I spent the next two weeks grieving and being angry inside. I did a lot of Zentangle.  That always relaxes me.  The other day I pulled out a tavern sign I have been meaning to paint. I worked on it a little. The weekend was nice, so I was in the yard. My husband is replacing the picket fence after 30 years. The three of us are not bored and my dog is glad to have all of us at home. I’ve even tried new recipes. Tonight I had my third Zoom board meeting. One more to go. Personally, it beats sitting in a meeting room for 3 days. It is cold again, so I think I will paint tomorrow. I have leather and fabric to sew and rug hooking and penny rugs, etc. And many more painting projects. It never ends. And books of course, but I only let myself read at night, otherwise I wouldn’t do anything else. 

I do give Governor Cuomo my attention every morning. Just getting the facts.

The thing I miss—people. Who knew? I especially miss seeing my siblings. I have not seen any of them  since March 10. That is a long time. No funeral for my “little” brother. There will be a celebration of life when safe—maybe next year.

There are a couple of silver linings: I like having my husband and my son around all the time. And all those extra commitments I enjoy, sometimes it is nice to skip them. I am comfortable in my jeans or PJs, but I had already figured out which outfits I was wearing to various lunches this spring. All  cancelled and it has saved me a ton of money, but I do miss the people I would have seen. I do hope that they are all safe.

When this is over I see more people working from home. Look how the smog has lifted and the traffic has lessened. I hope hand shaking is over with. Being that I am a female of a certain age,  I was well into my 30s when people started offering me their hands. I don’t know if they wash properly, so let us hope that is gone & we bump elbows. Kind of like we used to do the Bump when I was at URI. My roomie, Alice, used to say that someday our kids wouldn’t believe that we bumped bottoms in college in the Ram’s Den. I’ve never told my son. I think people will be more compassionate. I certainly hope so. Like they were after 911, especially in NYC for several years after that tragic day.

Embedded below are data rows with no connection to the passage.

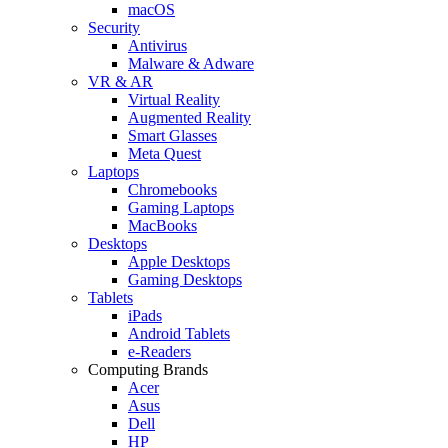
macOS
Security
Antivirus
Malware & Adware
VR & AR
Virtual Reality
Augmented Reality
Smart Glasses
Meta Quest
Laptops
Chromebooks
Gaming Laptops
MacBooks
Desktops
Apple Desktops
Gaming Desktops
Tablets
iPads
Android Tablets
e-Readers
Computing Brands
Acer
Asus
Dell
HP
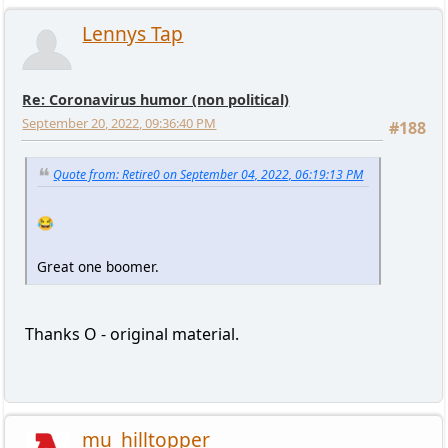
Lennys Tap
Re: Coronavirus humor (non political)
September 20, 2022, 09:36:40 PM
#188
Quote from: Retire0 on September 04, 2022, 06:19:13 PM
😂
Great one boomer.
Thanks O - original material.
mu_hilltopper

I am a retired teacher. Thank goodness the teacher’s unions have finally got some experience with this online schooling. Turns out teachers are more valuable than anyone thought. Also, my son is doing 4 online classes. He is not happy with it, says he needs to be in a classroom. And my husband has given work to his high school driver’s ed. students, but most of them are blowing it off.  They are supposed to finish the driving this summer or fall. The kids probably figure it won’t happen. I don’t want my husband in a driver’s ed. car, as he won’t be able to social distance. He wants me to make 22 masks for his students. I am sure I will, but don’t they own a bandana? I’ll give them coffee filters to put inside their makeshift facial coverings. After this semester ends, so will driver’s ed. for many years as, unfortunately there won’t be any money left in the state budgets for the life skills classes. I feel bad for the students, but I will be glad to have my husband retire for real. He  retired in 2003. The driver’s ed. is his part-time job.

So now my two biggest concerns are keeping the rest of my family heathy and getting the rest of my son’s possessions out of NYC when it is safe to return. I said, “You really need that stuff?” It is mostly clothes and some books.  We’ll see.